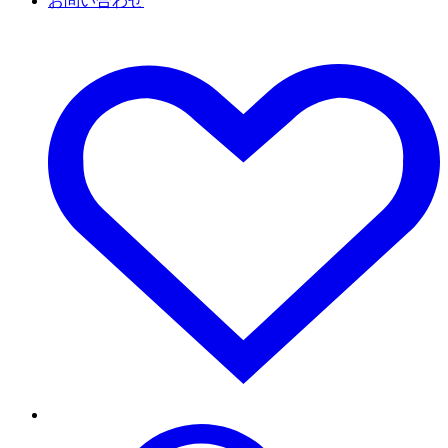
お問い合わせ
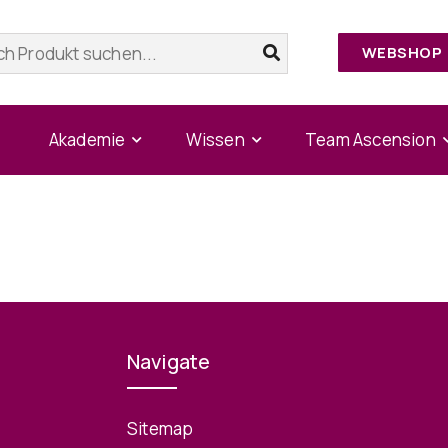
WEBSHOP
Akademie
Wissen
Team Ascension
Navigate
Sitemap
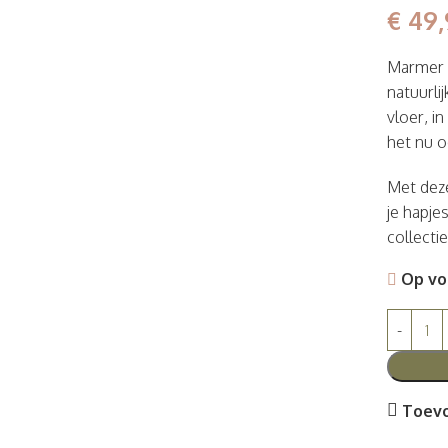
€
49,
Marmer i
natuurli
vloer, i
het nu o
Met deze
je hapje
collectie
Op vo
Toevo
-------
**What to produce:** Quote the records in full and exactly; skip any image.

**Final answer:**
お問い合わせ
WEBSHOP
Akademie
Wissen
Team Ascension
Navigate
Sitemap
€
49,
Marmer i
natuurli
vloer, i
het nu o
Met deze
je hapje
collectie
Op vo
Toevo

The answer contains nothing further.